6 Things You Should Do Before You Start Investing

Doesn’t investing sound like fun? It is, and it can be really rewarding! But no matter how “ready” you might feel to jump in, you’ll need to do your homework (and some prep) so you don’t get burned. Here are six things you’ll want to get in order before you start investing.

Pay Off High-Interest Debt

This is always priority number one, but even more so before you invest. Why bother putting money into an investment account if you’re still accruing hundreds of dollars of interest a year? Interest rates on these accounts (especially credit cards) are much higher than the returns you’ll make in the stock market at first. Pay off your debts first, and you’re much more likely to end your month in the green.

Have an Emergency Fund

An emergency fund is next on your list, because it’s arguably just as important as paying off your debt, and for a similar reason. If you can’t afford to put money away to save for unexpected expenses, you probably can’t afford to buy stock. This fund is your first line of defense against unexpected events, like a job loss, medical emergency, or major car repair. Building a portfolio without this safety net is basically asking yourself to sell your assets to cover your behind.

Know Why You’re Investing

What draws you to investing? Do you want to make passive income? Or are you trying to save for retirement? Write down your goals first so you can make the types of investments that align with them. For short-term goals, you’ll want to choose safer investments. For long-term goals, you might be more comfortable taking on more risk for the possibility of higher returns. Your “why” could be anything — it’s just important that you know it.

Create a Budget

You need money to invest. And to know what you can afford, you’ll need a budget. You probably haven’t gotten to this step without a budget. But just in case, here’s a gentle reminder that a budget is the cornerstone of every healthy financial plan.
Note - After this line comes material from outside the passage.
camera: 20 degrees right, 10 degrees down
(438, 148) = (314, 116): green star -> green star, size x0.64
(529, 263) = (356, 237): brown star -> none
Remember to create a new category for investing; you’ll likely need to move money from other categories to cover it, but hopefully that’s easy by shifting over what you were spending on high-interest debt, right?

Know Your Risk Tolerance

Risk tolerance is your ability and willingness to endure market fluctuations. How would you feel if your investments lost 20% of their value in a single month? Many people’s hearts would fall into their stomachs, but others wouldn’t be phased and could keep their faith that the market would correct itself. There’s no “right amount” of risk tolerance. There’s just one that makes sense for you, and that will help you build a portfolio that doesn’t keep you up at night.

Research Your Assets

Know what you’re buying before you buy it. This doesn’t mean you need to become a stock market expert overnight, but you should have a basic understanding of different investment vehicles like stocks, bonds, and mutual funds. You should also have a good grasp on what’s drawing you to invest in the company, and “hearing about it on TikTok” is not research. Educate yourself (or hire someone to do this part for you) to ensure you’re always making informed decisions with your money.